Nesses últimos dias de protestos nas ruas e nas mídias brigamos por um país melhor. Menos corrupto. Transparente. Menos populista. Com mais qualidade. Com mais macas. Com hospitais melhores, mais equipamentos e que não faltem medicamentos. Um SUS melhor.

Briguei pelo filho do paciente ajoelhado. Por todos os meus pacientes. Por mim. Por você. Por nós. O SUS é nosso.

Não tenho palavras para descrever o que penso da "Presidenta" Dilma. (Uma figura que se proclama "a presidenta" já não merece minha atenção).

Mas hoje, por mim, por você, pelo meu paciente na cadeira, eu a ouvi.

A ouvi dizendo que escutou "o povo democrático brasileiro". Que escutou que queremos educação, saúde e segurança de qualidades. "Qualidade"... Ela disse.

E disse que importará médicos para melhorar a saúde do Brasil....
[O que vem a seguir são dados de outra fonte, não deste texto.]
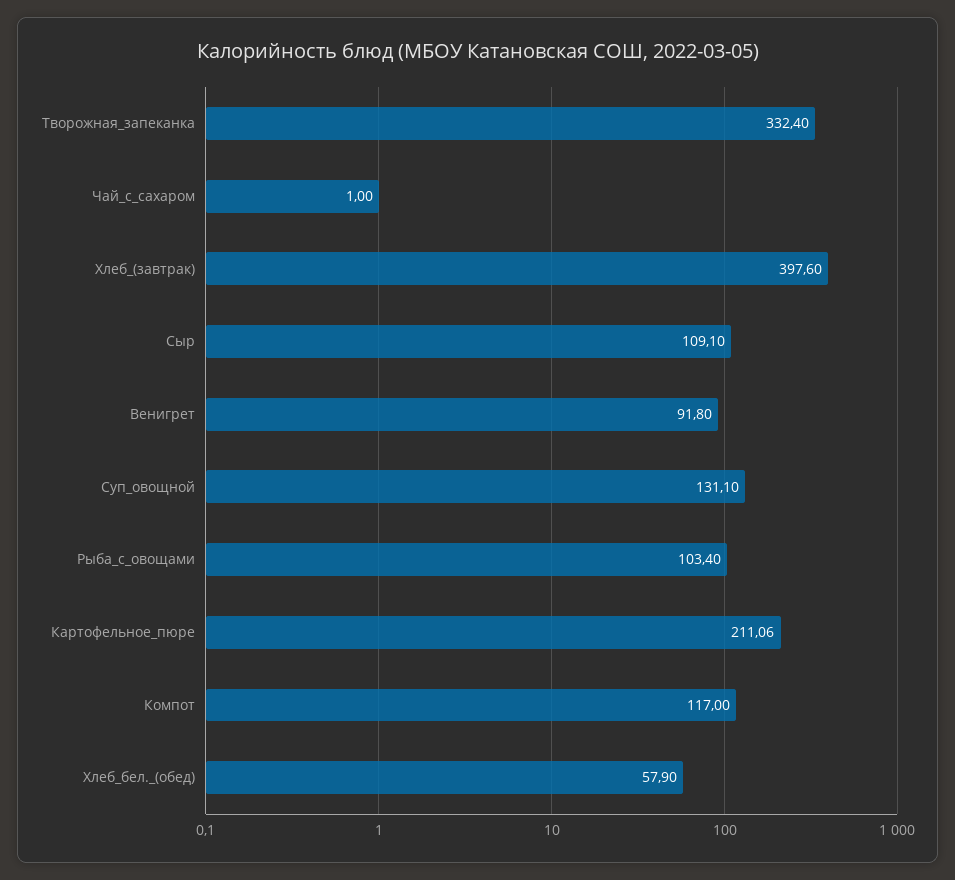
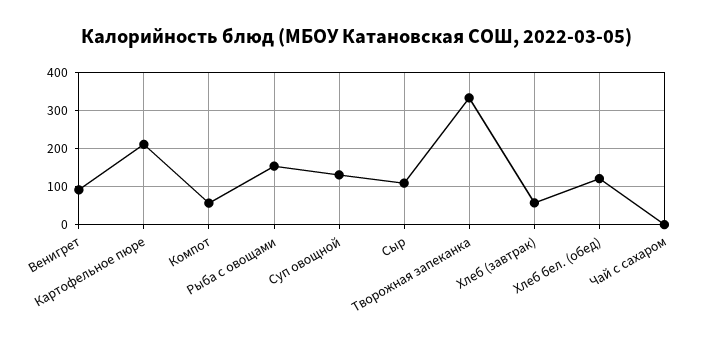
Хлеб_(завтрак): 397.6 -> 60
Рыба_с_овощами: 103.4 -> 160
Компот: 117 -> 60
Хлеб_бел._(обед): 57.9 -> 120

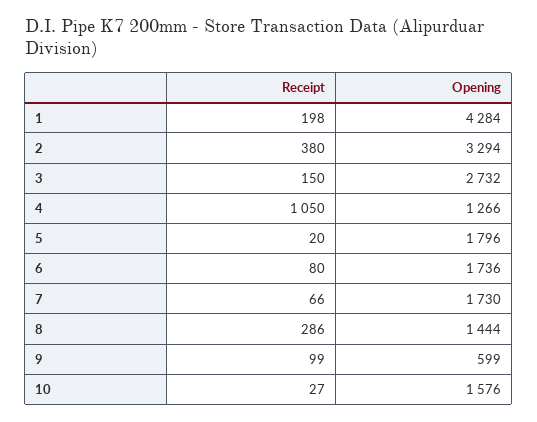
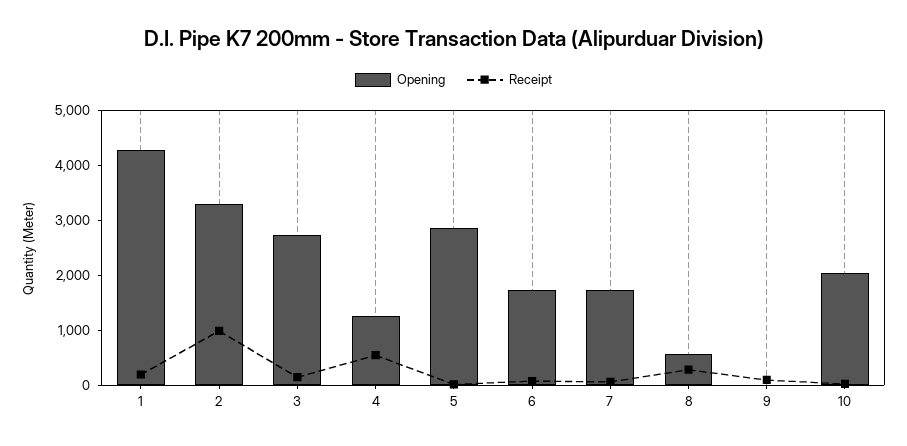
Receipt, 2: 380 -> 1000
Receipt, 4: 1050 -> 600
Opening, 5: 1796 -> 2800
Opening, 8: 1444 -> 600
Opening, 9: 599 -> 0
Opening, 10: 1576 -> 2000

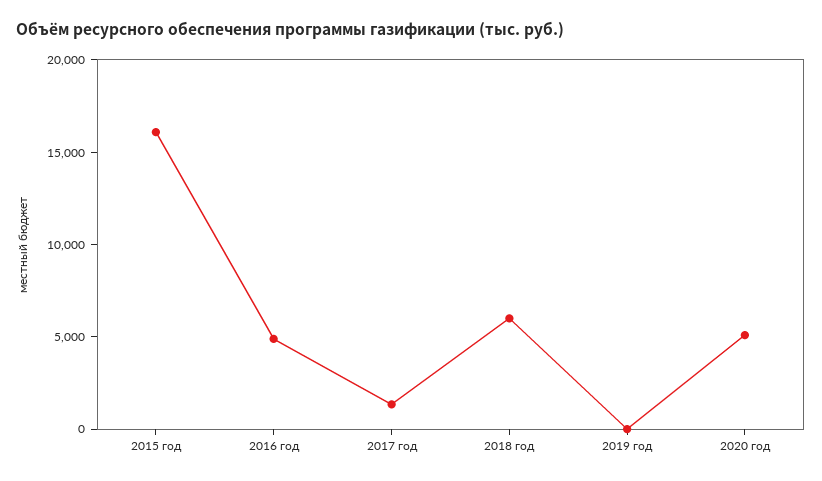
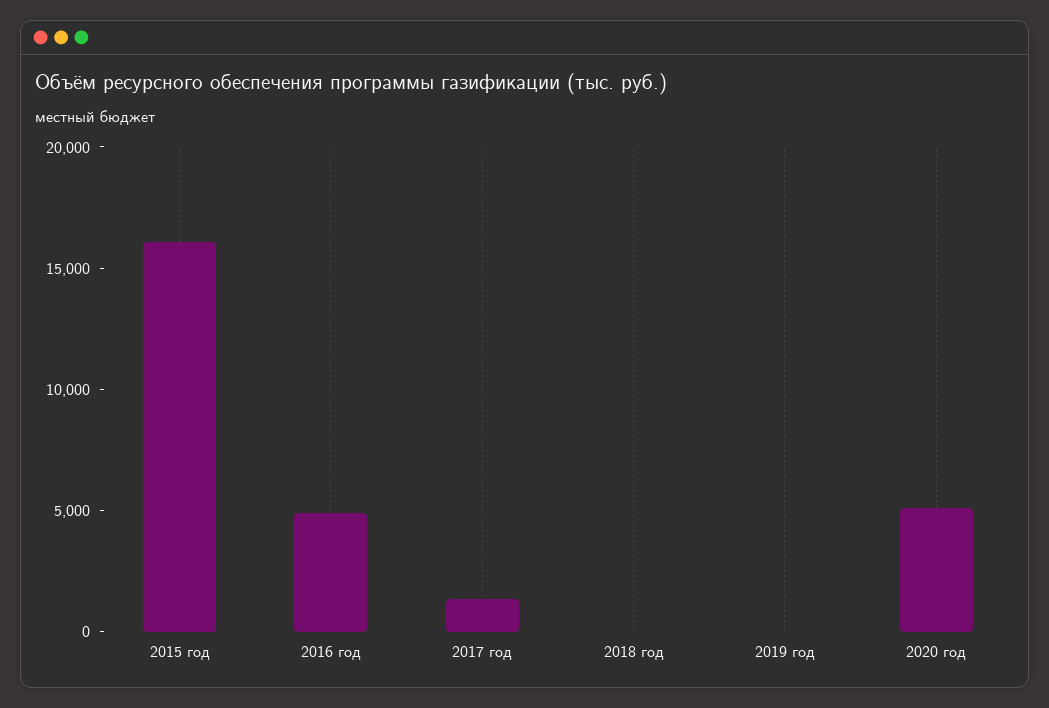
2018 год: 6000 -> 0

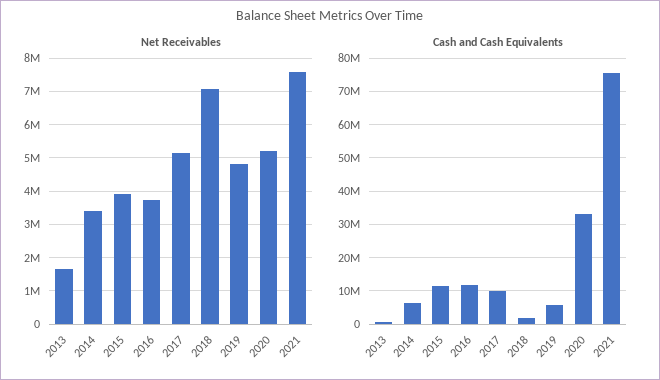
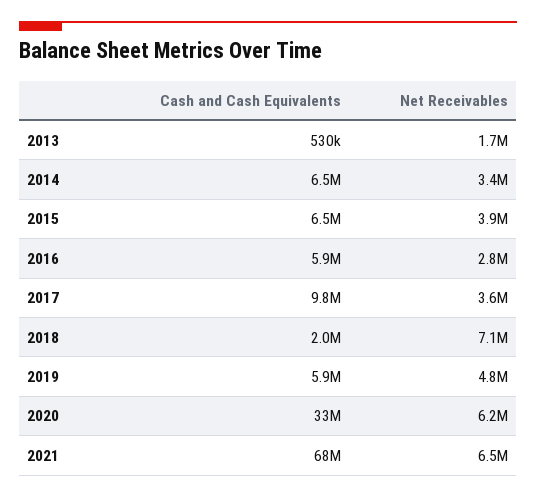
Net Receivables, 2016: 3800000 -> 2800000
Net Receivables, 2017: 5200000 -> 3600000
Net Receivables, 2020: 5200000 -> 6200000
Net Receivables, 2021: 7600000 -> 6500000
Cash and Cash Equivalents, 2015: 12000000 -> 6500000
Cash and Cash Equivalents, 2016: 12000000 -> 5900000
Cash and Cash Equivalents, 2021: 76000000 -> 68000000

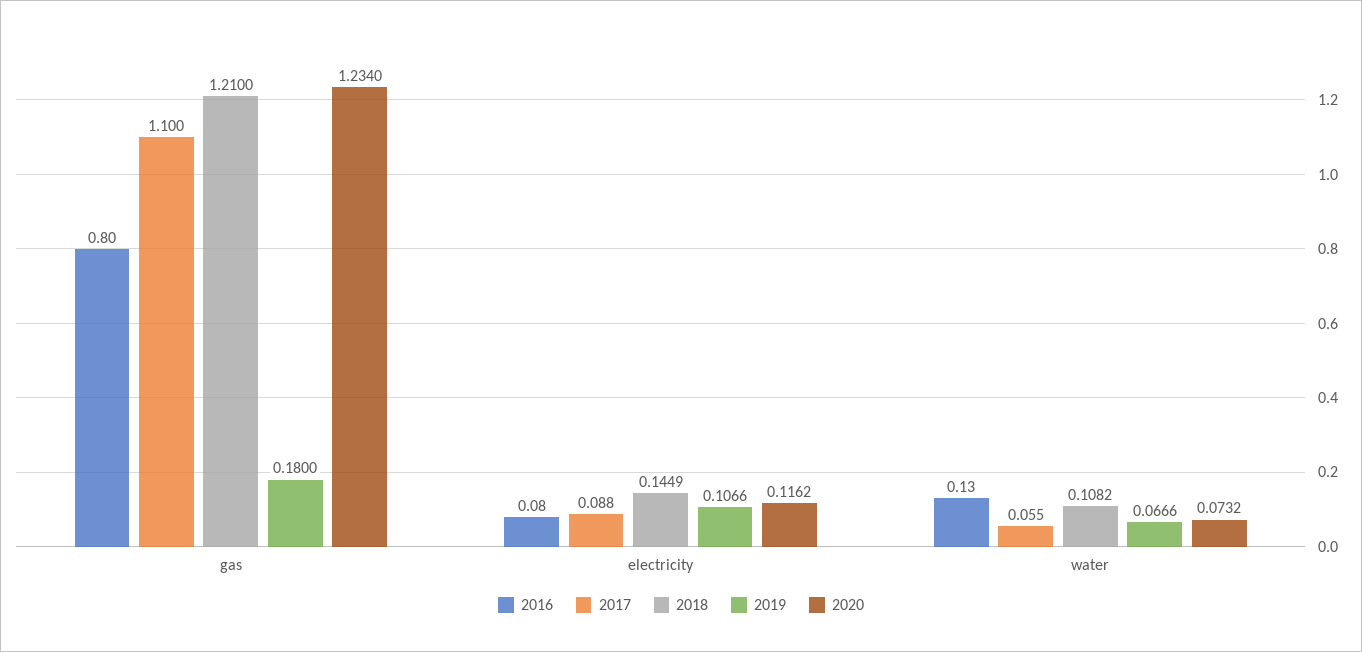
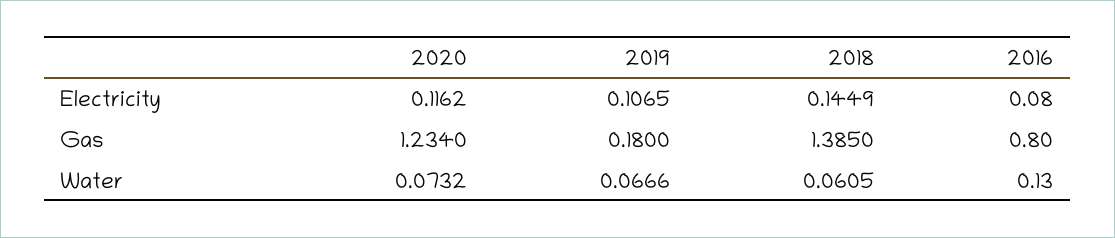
2017, gas: 1.1 -> none
2018, gas: 1.21 -> 1.385
2017, electricity: 0.088 -> none
2019, electricity: 0.1066 -> 0.1065
2017, water: 0.055 -> none
2018, water: 0.1082 -> 0.0605

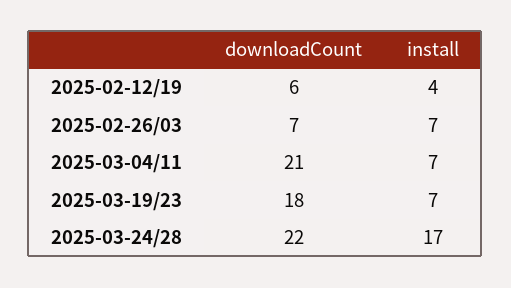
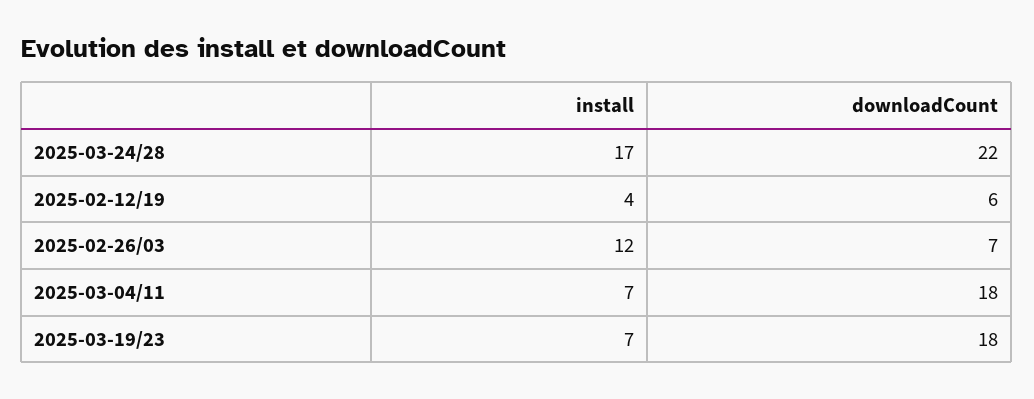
install, 2025-02-26/03: 7 -> 12
downloadCount, 2025-03-04/11: 21 -> 18

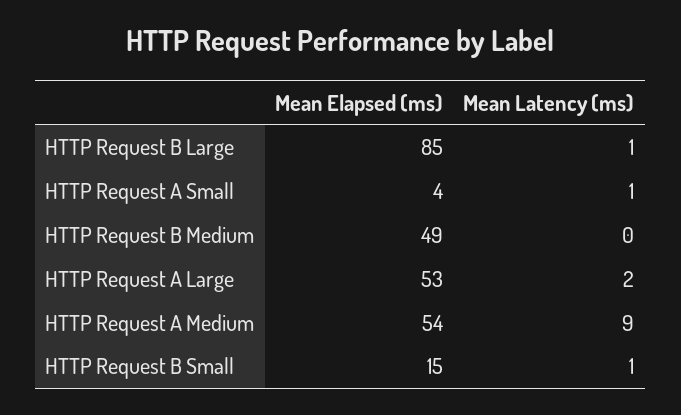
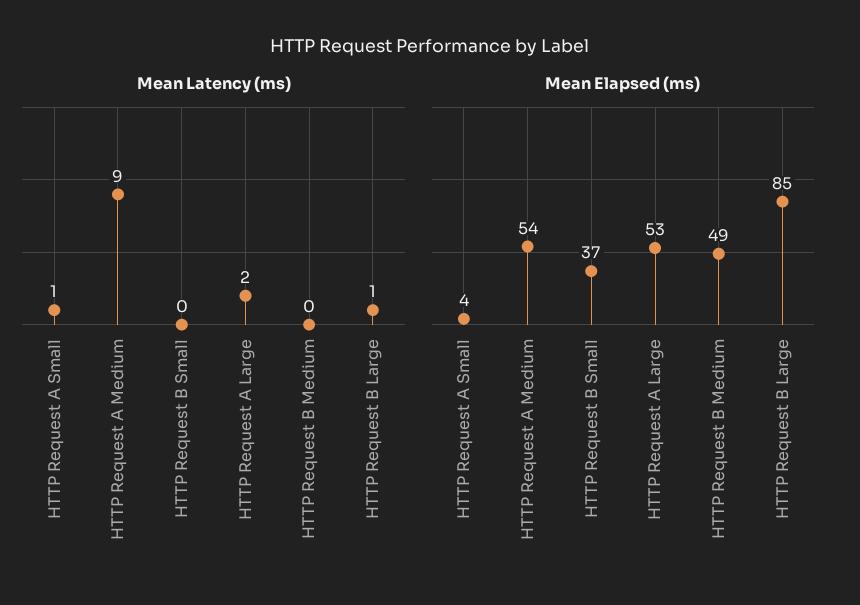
Mean Elapsed (ms), HTTP Request B Small: 15 -> 37
Mean Latency (ms), HTTP Request B Small: 1 -> 0

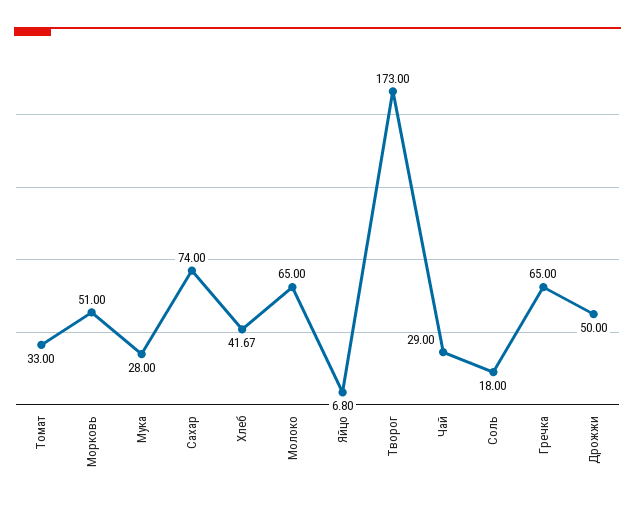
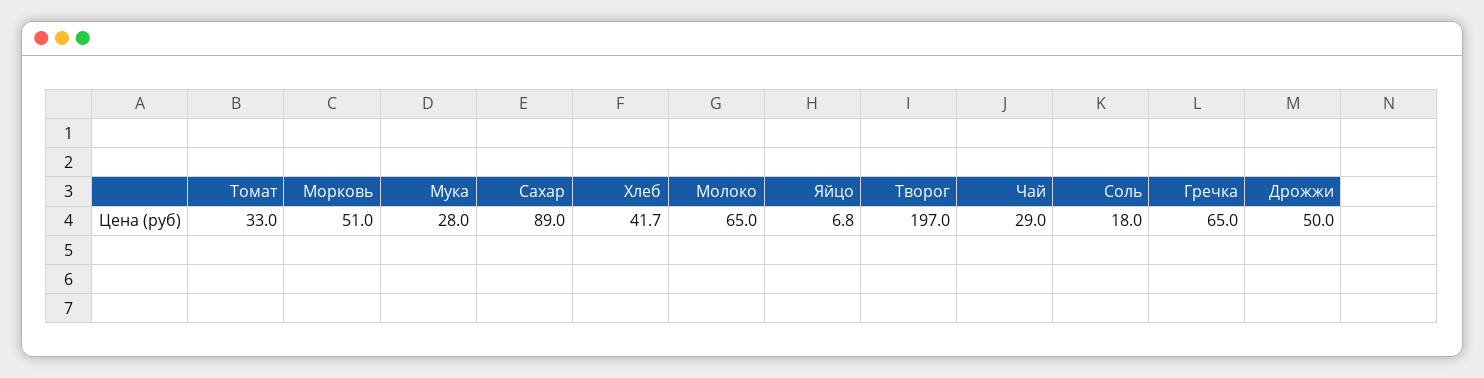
Сахар: 74 -> 89
Творог: 173 -> 197

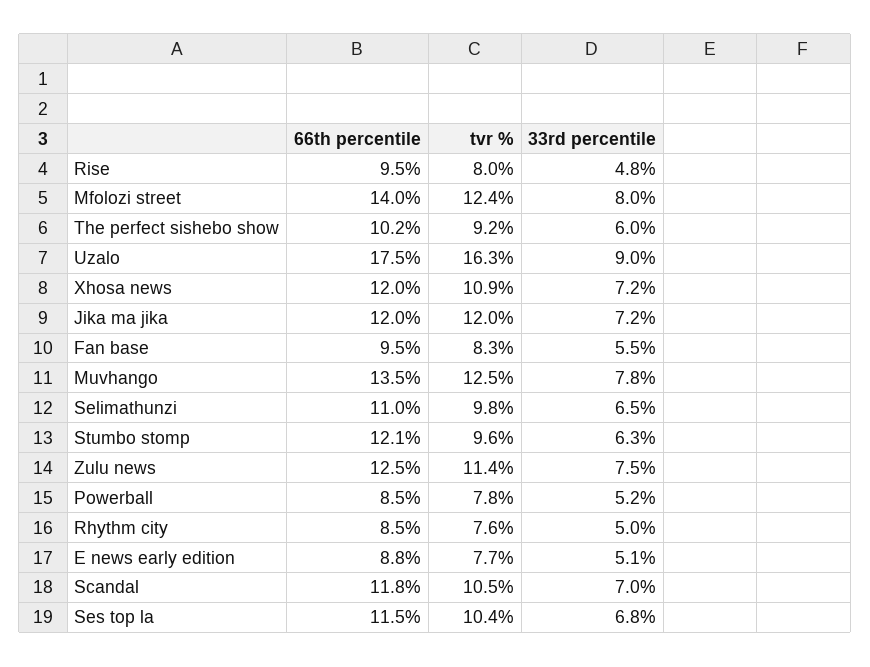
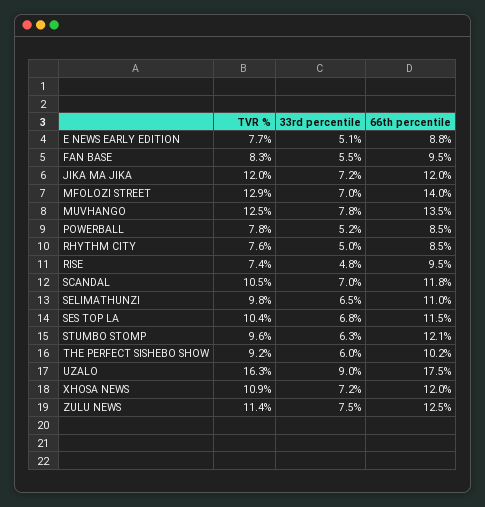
tvr %, Rise: 8 -> 7.4
tvr %, Mfolozi street: 12.4 -> 12.9
33rd percentile, Mfolozi street: 8 -> 7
Para melhorar a qualidade....?

Sra "presidenta", eu sou uma médica de qualidade. Meus pais são médicos de qualidade. Meus professores são médicos de qualidade. Meus amigos de faculdade. Meus colegas de plantão. O médico brasileiro é de qualidade.

Os seus hospitais é que não são. O seu SUS é que não tem qualidade. O seu governo é que não tem qualidade.

O dia em que a Sra "presidenta" abrir uma ficha numa UPA, for internada num Hospital Estadual, pegar um remédio na fila do SUS e falar que isso é de qualidade, aí conversaremos.

Não cuspa na minha cara, não pise no meu diploma. Não me culpe da sua incompetência.

Somos quase 400mil, não nos ofenda. Estou amanhã de plantão, abra uma ficha, eu te atendo. Não demora, não.

Não faltam médicos, mas não garanto que tenha onde sentar. Afinal, a cadeira é prioridade dos internados.

Hoje, eu chorei de novo.


Juliana Mynssen da Fonseca Cardoso é cirurgiã geral no Hospital Estadual Azevedo Lima, no Rio de Janeiro.